蔣則權淚流滿面,他沒辦法報復聞鈺,邊哭邊把裴硯青車胎扎爆了,他還要去澆死裴氏門口的發財樹,偷走他們的公章,把裴氏門口的共享單車全騎走。
屋內,聞鈺已經安安穩穩的重新坐回去看電影。
裴硯青被弄的不上不下,但也沒有辦法,自己弓著腰冷靜了一會兒,猶豫著,還是啞著嗓子問了:「為什麼我不可以?」
「什麼不可以?」
「……」裴硯青想起那個晚上碎金震顫的門板,抿了抿唇,「上床這件事,我也許不夠熟練,但我可以學。」
「為什麼只是演給他看?聞鈺。」
他的聲音越來越低落,嘴裡像含著顆酸澀的果子,「……蔣則權在你心裡,是特別的嗎?你故意,讓他嫉妒嗎?」
「其實你不用試探,我看得出來,他是真的……喜歡你。」
「甚至跟我差不多的喜歡。」
「你之前說,如果你真的愛上別人,你會告訴我的,這話算不算數?」
「我不是懷疑你的意思,我只是想說……如果你選他,我可以理解。」
裴硯青說著可以理解,但他還是哽咽了,「……你不用因為照顧我的情緒,委屈自己,不管哪方面,我本來也……做的不夠好。」
聞鈺突然叫他的名字。
「裴硯青。」
「嗯?」
「我沒有愛人的能力,我不愛他,也不愛你。」
「……嗯。」
「其實你是個好的結婚對象,如果和你結婚的是另一個女孩,你不會像你現在這樣,這麼痛苦。」
裴硯青愣了一瞬,遲鈍地反應過來,「另一個女孩?」
聞鈺轉過頭,「對,我的意思是,你現在也許就可以找個真的愛你的。」
裴硯青的手攥成拳,極其艱難才找回自己的聲音。
「……然後呢?」
「然後我們就可以順利離婚,把這件本來就錯了的事糾正過來。」
裴硯青沉默了很久,死火山即將噴發的那種沉默。
「我不覺得我們結婚是件錯了的事。」
聞鈺不在乎這些細節,她反問:「你口口聲聲說,理解我愛上別人,那我問你,如果我真的愛上蔣則權,因為這個要跟你離婚,你會放我走嗎?」
裴硯青面無表情。
「不會。」
「對啊,你甚至可以忍受我精神和身體上都出軌,但你就是不願意和我離婚。」
「協議離婚,你不同意,那就只能走訴訟程序,一審二審,動輒三個月六個月半年的,說不定第一次起訴不會判離,那樣會浪費我很多很多時間和精力。
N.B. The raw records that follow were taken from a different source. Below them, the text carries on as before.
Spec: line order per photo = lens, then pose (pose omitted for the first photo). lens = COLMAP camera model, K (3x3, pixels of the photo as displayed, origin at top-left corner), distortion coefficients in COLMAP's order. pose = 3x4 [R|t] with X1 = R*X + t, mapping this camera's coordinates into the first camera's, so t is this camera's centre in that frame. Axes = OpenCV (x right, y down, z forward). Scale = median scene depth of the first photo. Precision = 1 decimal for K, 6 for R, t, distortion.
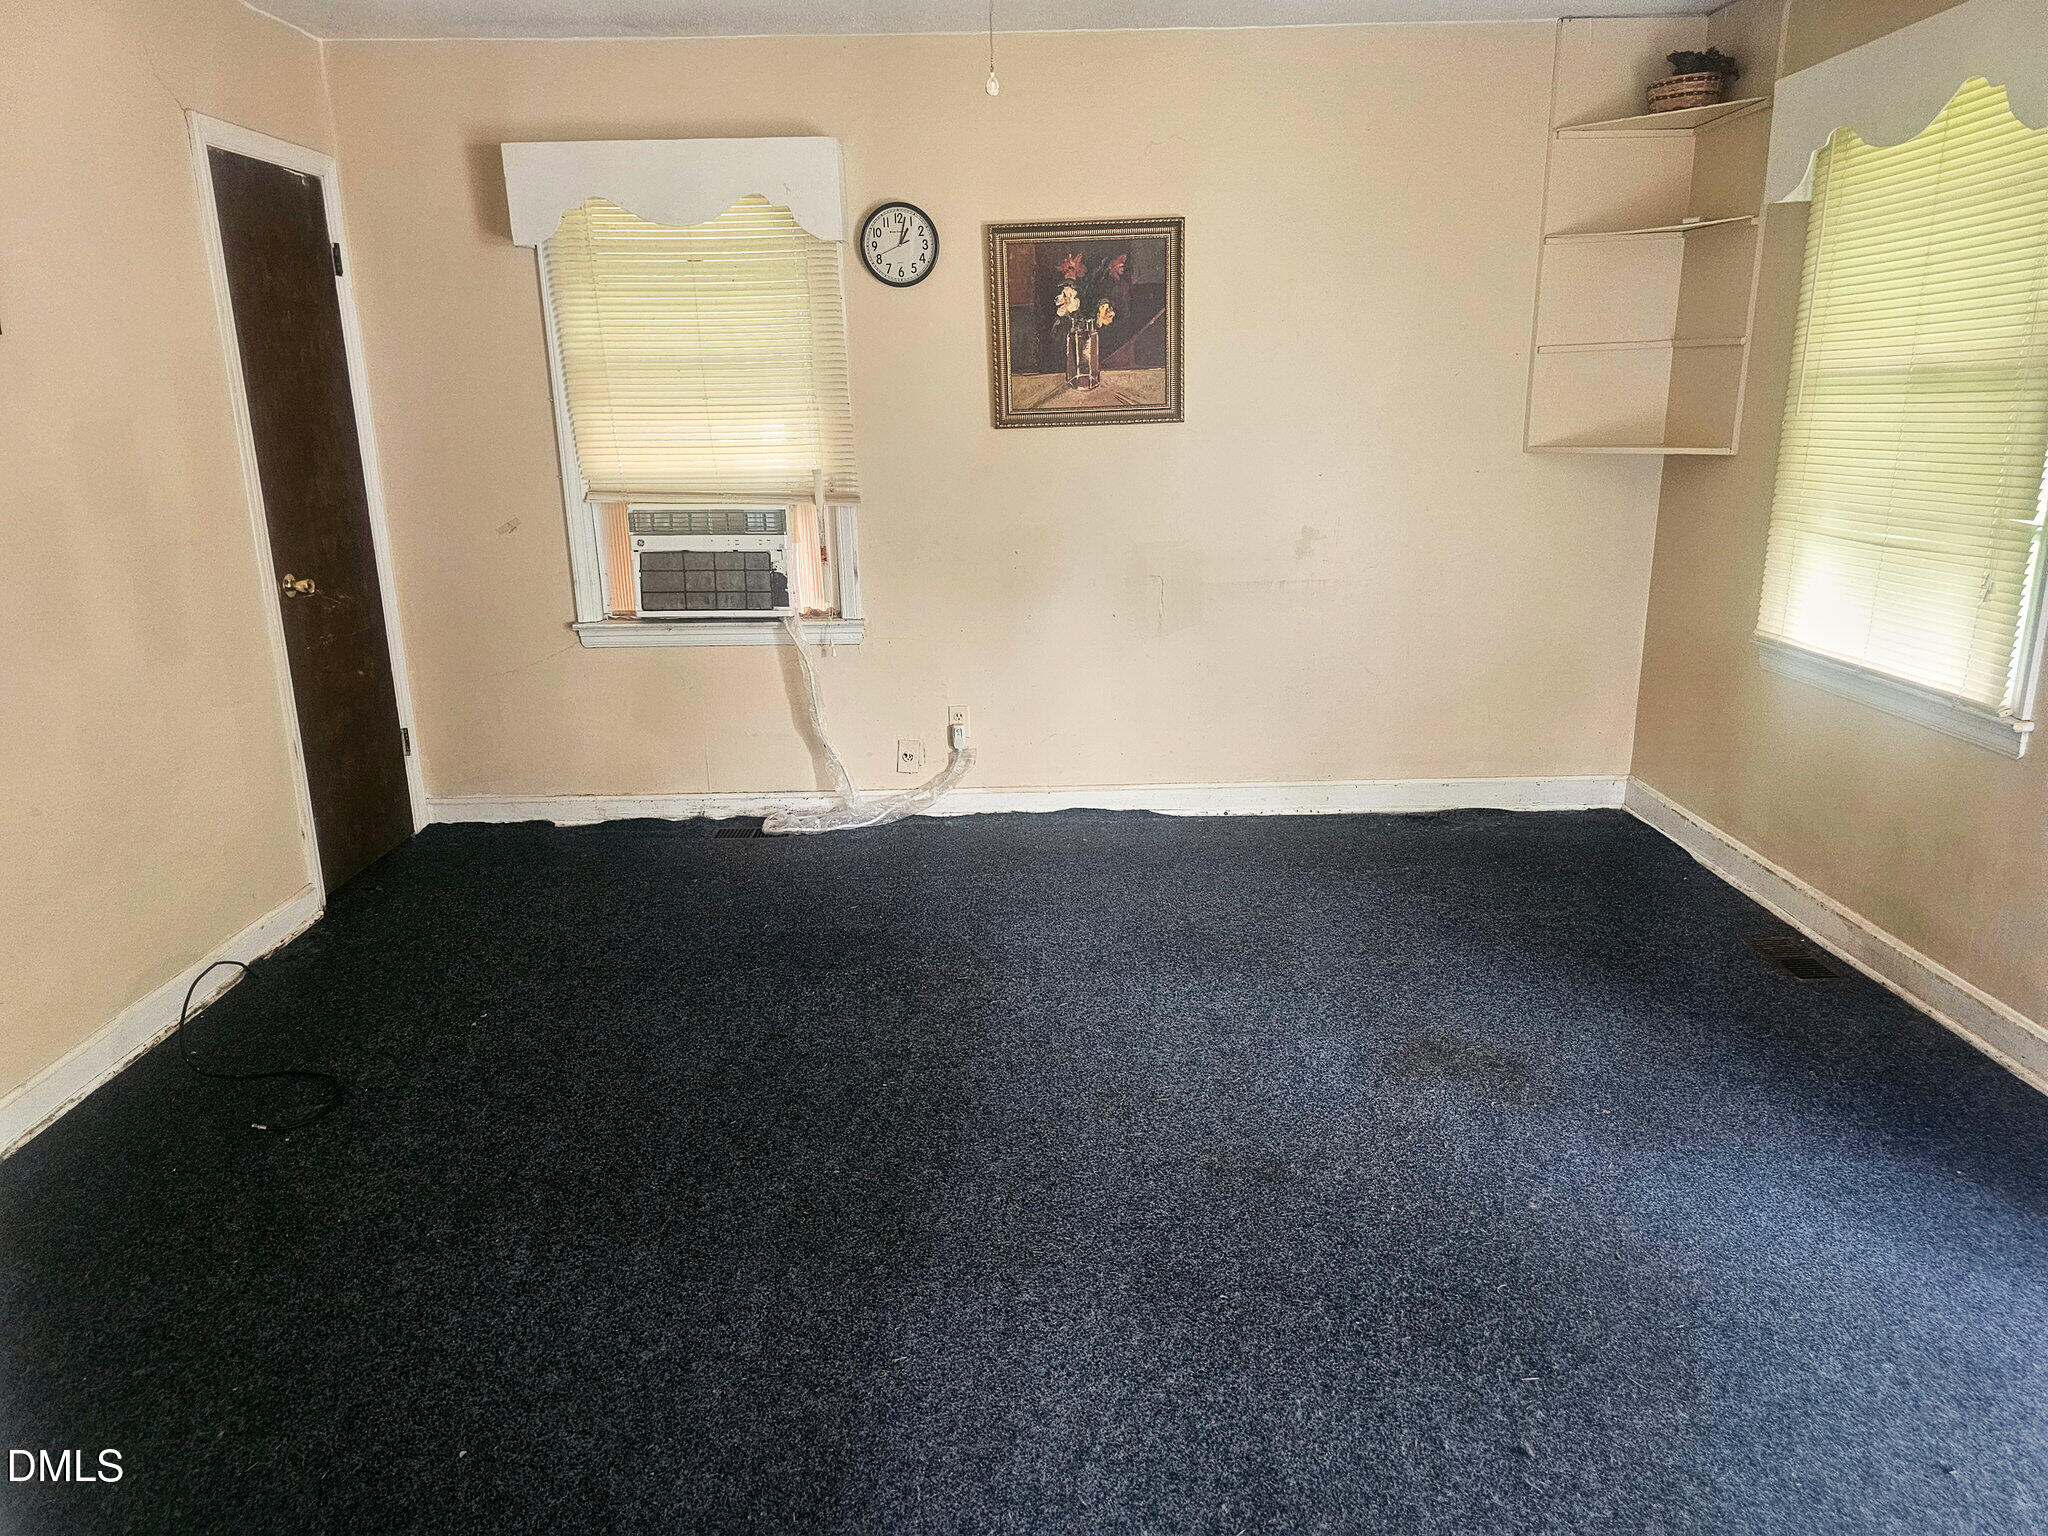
lens RADIAL K [[1368.4, 0, 1040.1], [0, 1368.4, 766.1], [0, 0, 1]] dist [0.054150, -0.060415]
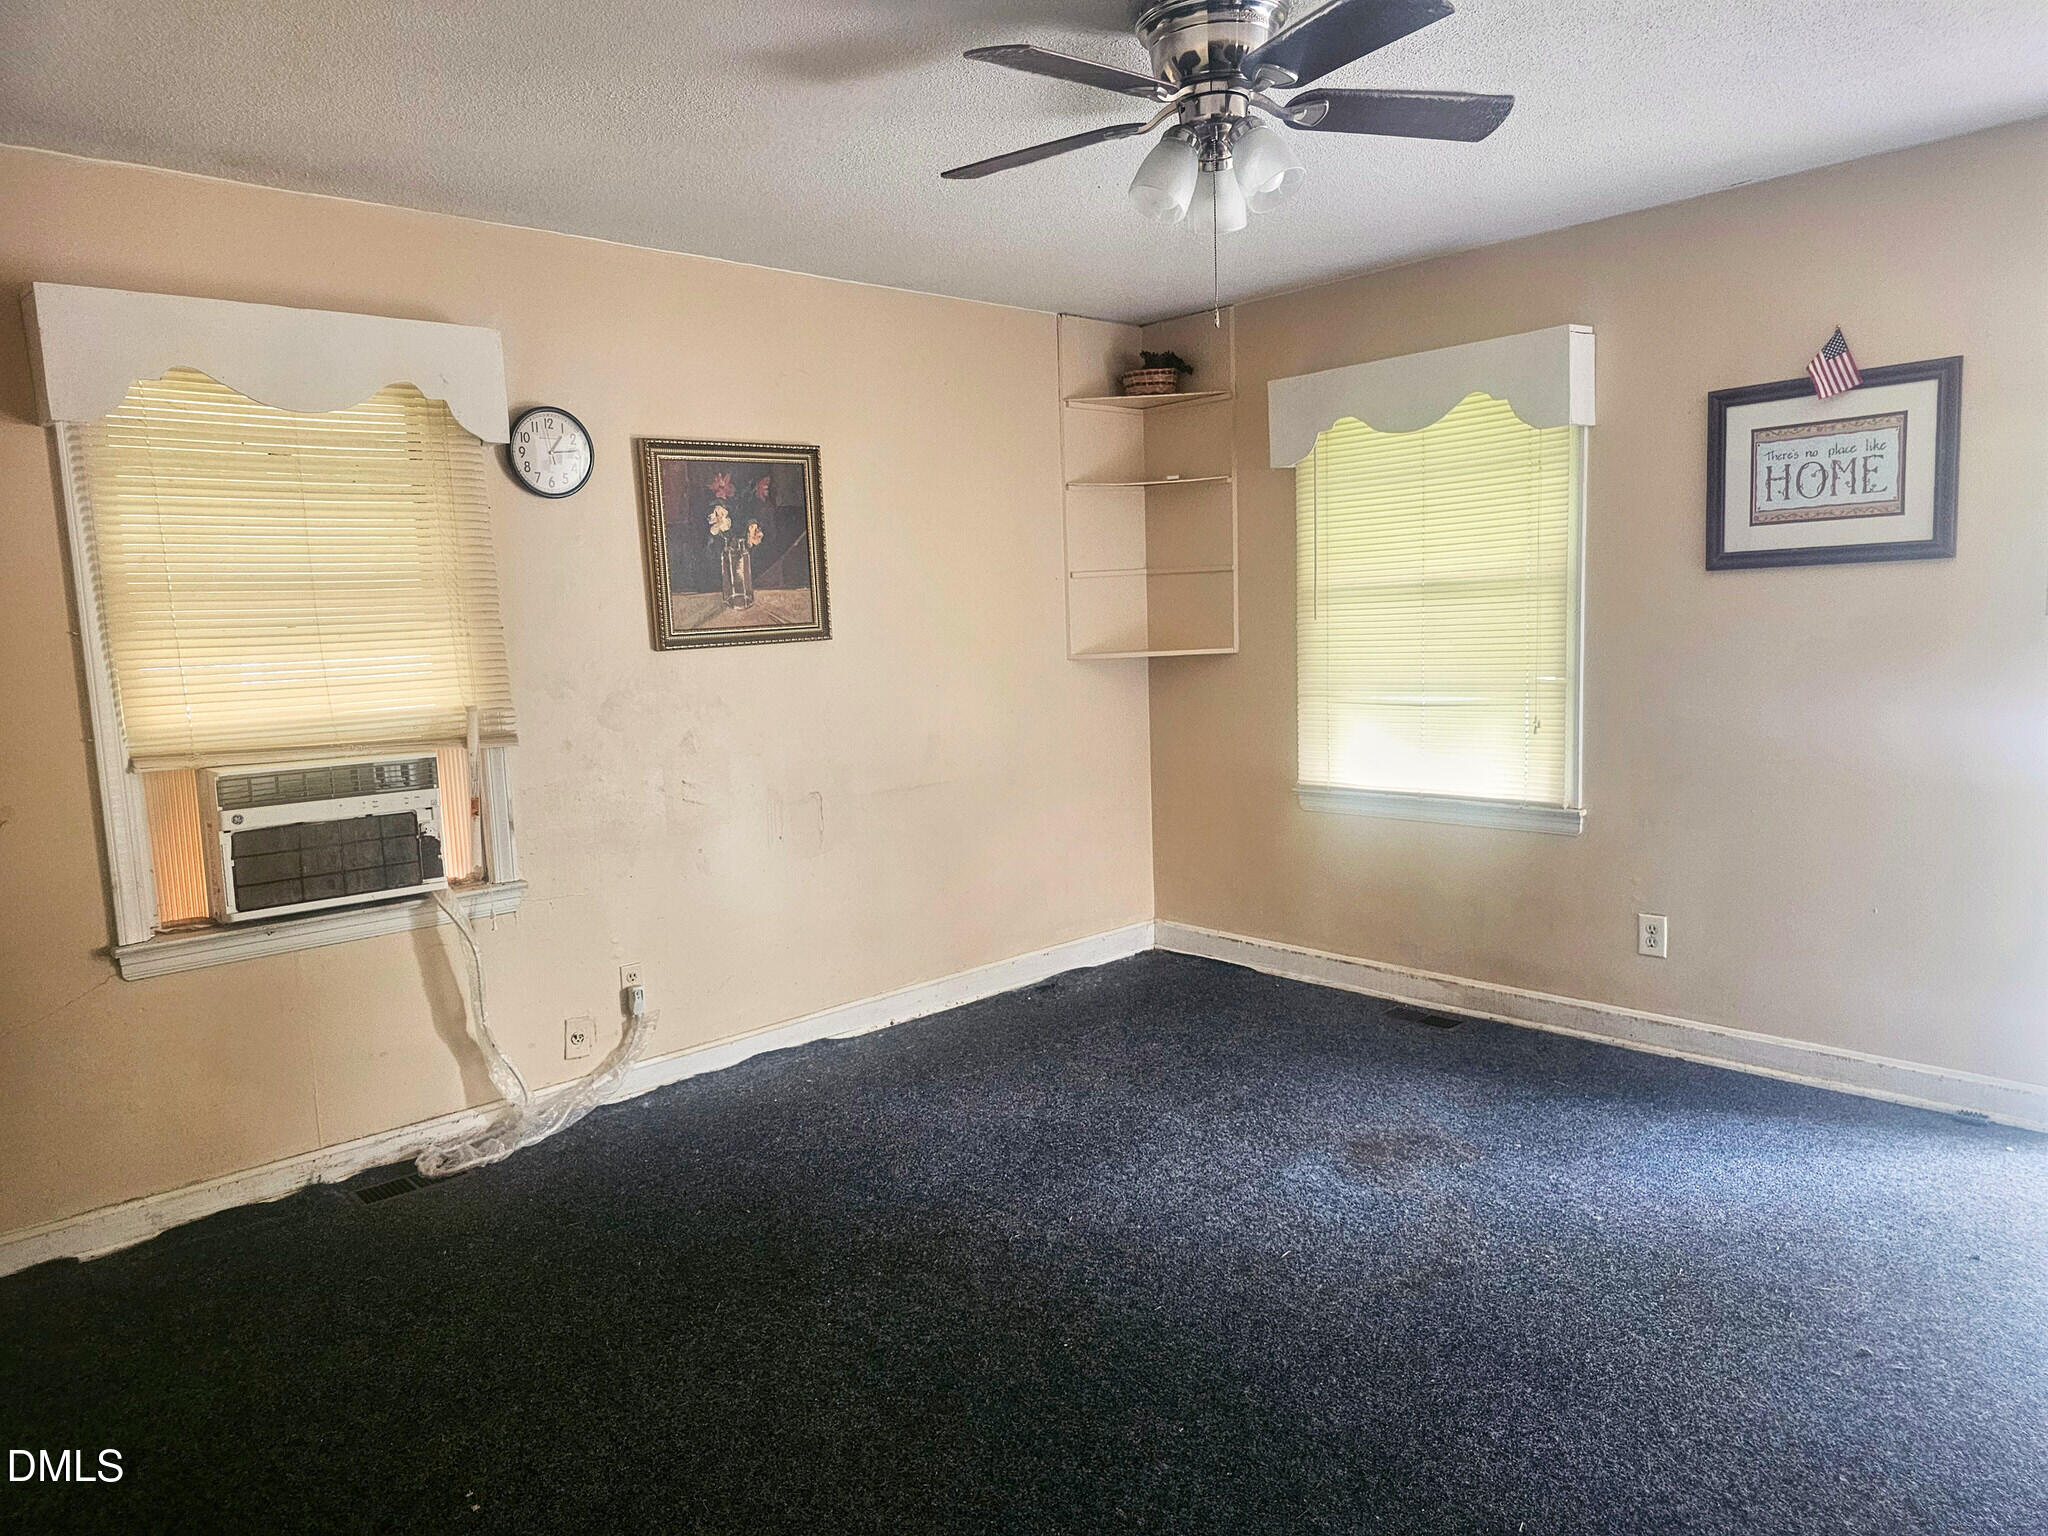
lens RADIAL K [[1368.4, 0, 1040.1], [0, 1368.4, 766.1], [0, 0, 1]] dist [0.054150, -0.060415]
pose [[0.738032, -0.088563, 0.668928, -0.468882], [0.198239, 0.976060, -0.089492, -0.040501], [-0.644988, 0.198655, 0.737920, 0.182468]]
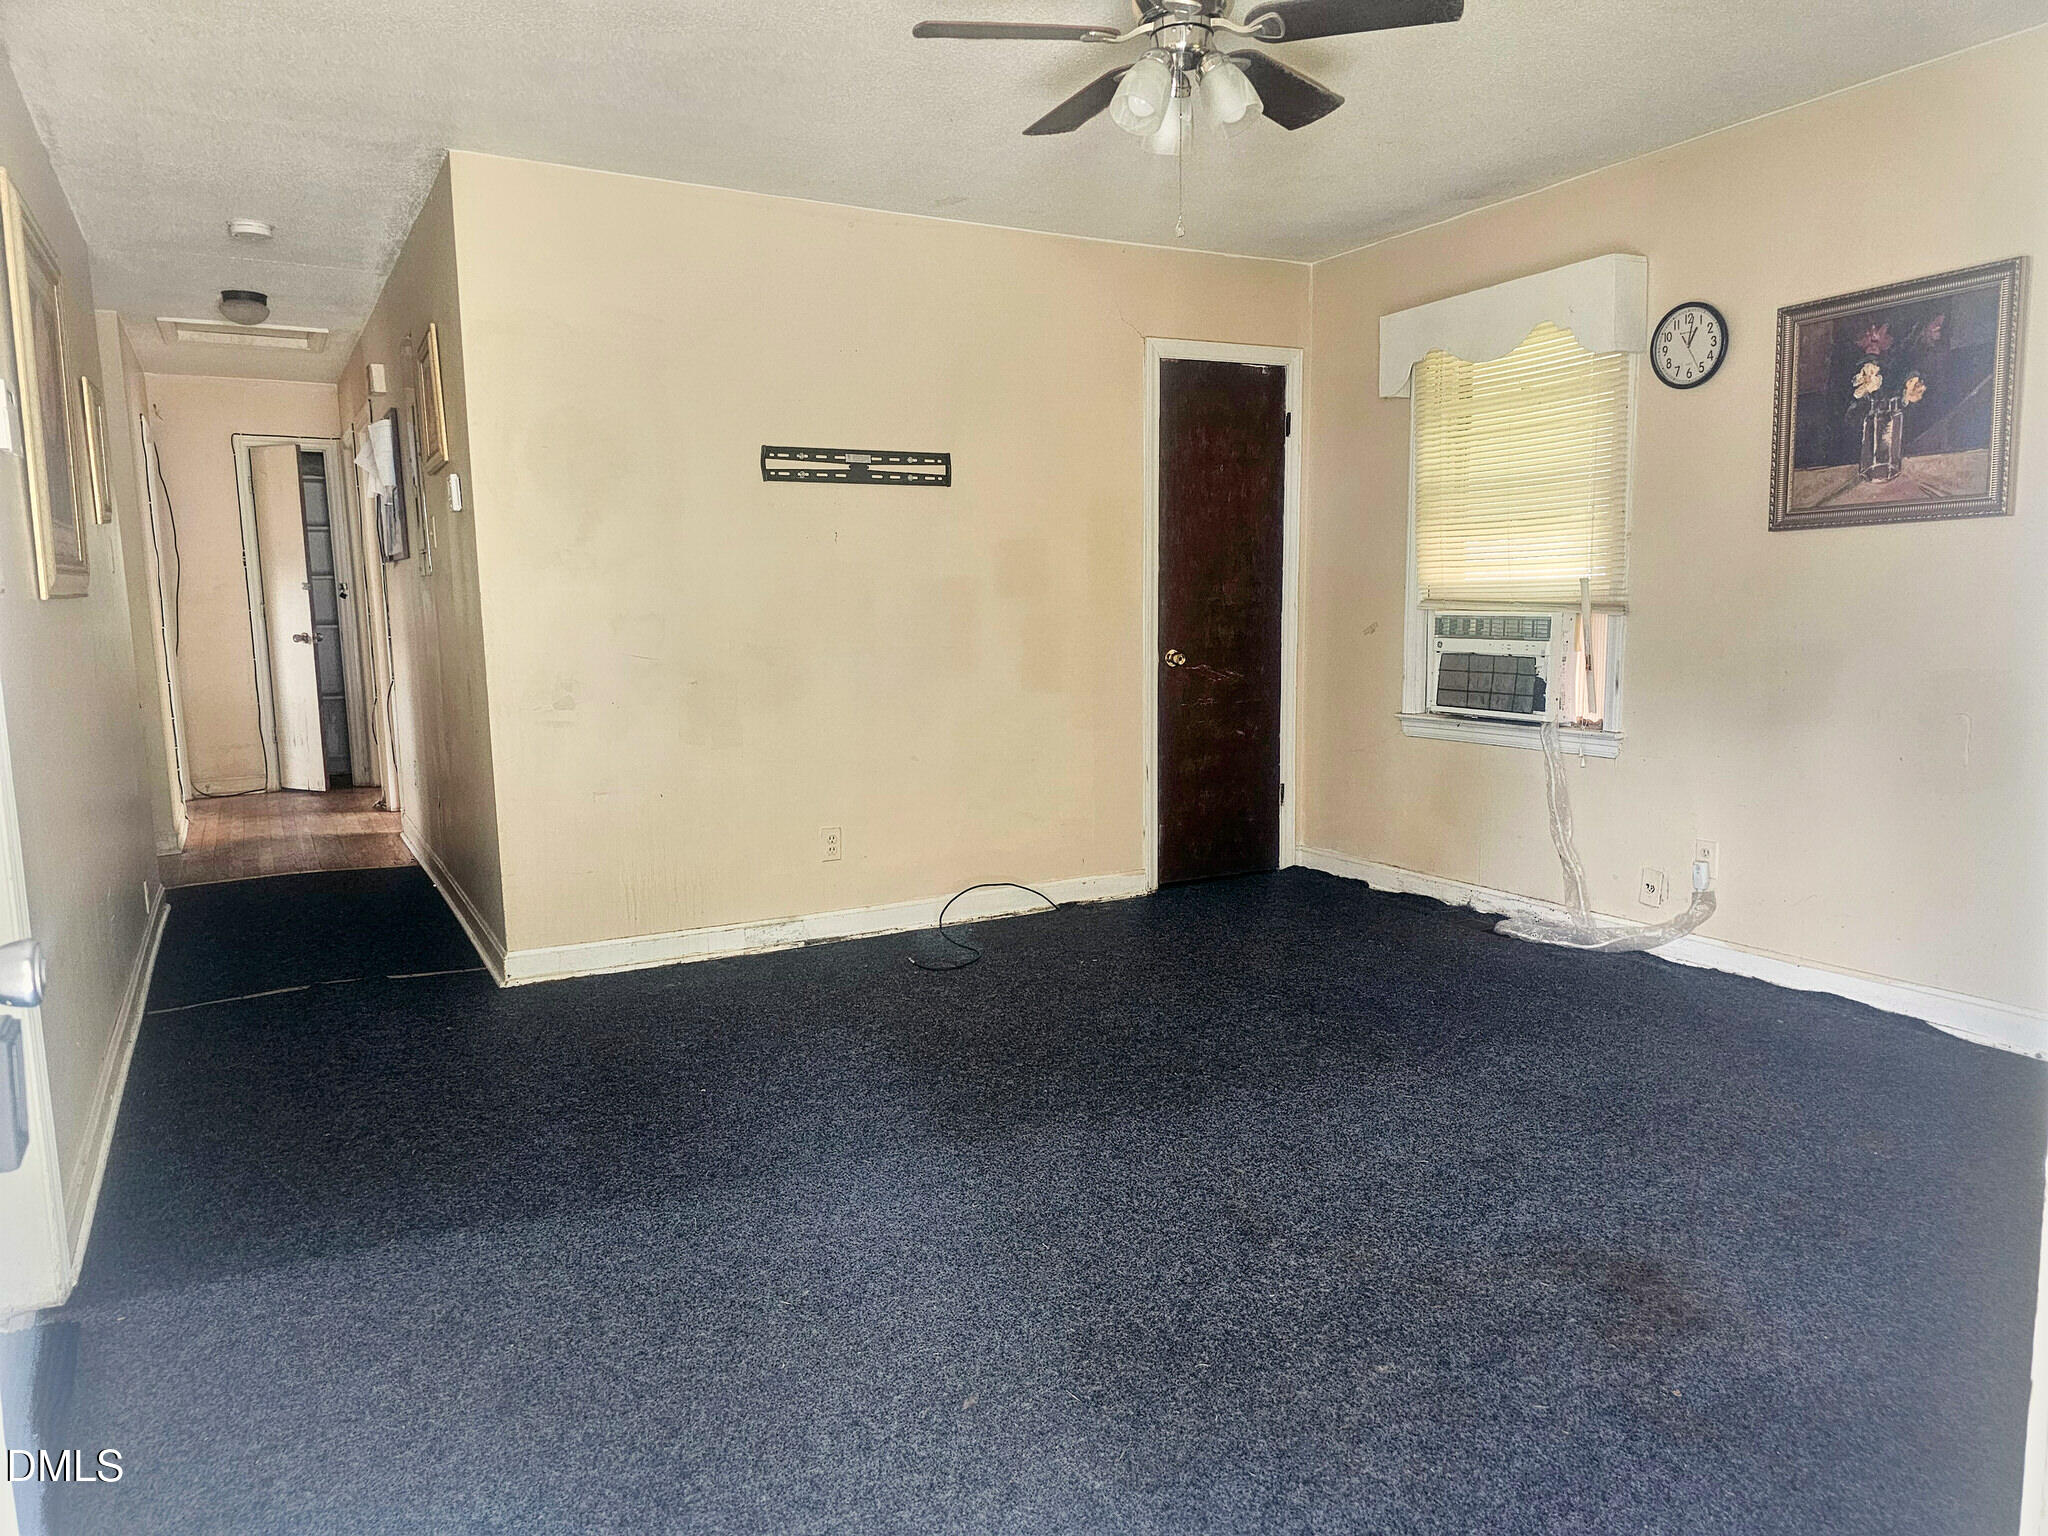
lens RADIAL K [[1389.4, 0, 1011.0], [0, 1389.4, 767.3], [0, 0, 1]] dist [0.071777, -0.077408]
pose [[0.462803, 0.116665, -0.878751, 0.559806], [-0.220837, 0.975222, 0.013167, -0.003785], [0.858513, 0.187967, 0.477099, 0.184699]]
」
聞鈺在很認真的說:「裴硯青,你有沒有想過,我的學業,我的前途,會被你拖累?」
「聞釗希望我和你結婚,其實說到底,是通過你來控制我,他想要我一直是只什麼都不需要學會的雛鳥,日復一日的在溫室里過著被養育的生活,要我遵從他所有安排。」
「我兩個月後要跟著老師去臨省的一處遺址實習,完成我的學位論文,實習大約三四個月,之後按計劃,順利的話,我會申請參與學校中俄共同考古的一個項目,去俄羅斯,協助勘探伊萬諾夫卡河口遺址,並且在國外完成我的碩博學位,最少也要五年,再之後,我可能進入某個考古所,可能做老師。」
「總而言之,我的未來計劃里,沒有你。」
「這段婚姻,對我而言是枷鎖,只要你在我身邊,聞釗哪天不高興了,可以輕而易舉找到我,把我抓回去。」
裴硯青有圓滿開明的原生家庭。
他沒有見過畸形的、專制的「父女關係」,也不能理解,為什麼聞鈺不相信可以保護好她。
她說的學業和前途,他也可以幫她,異國又怎樣,時間是五六年又怎樣,不管聞鈺去哪,要幹什麼,他永遠都會支持她。
他之前已經隱隱料到她有了目的地,就會決絕離開。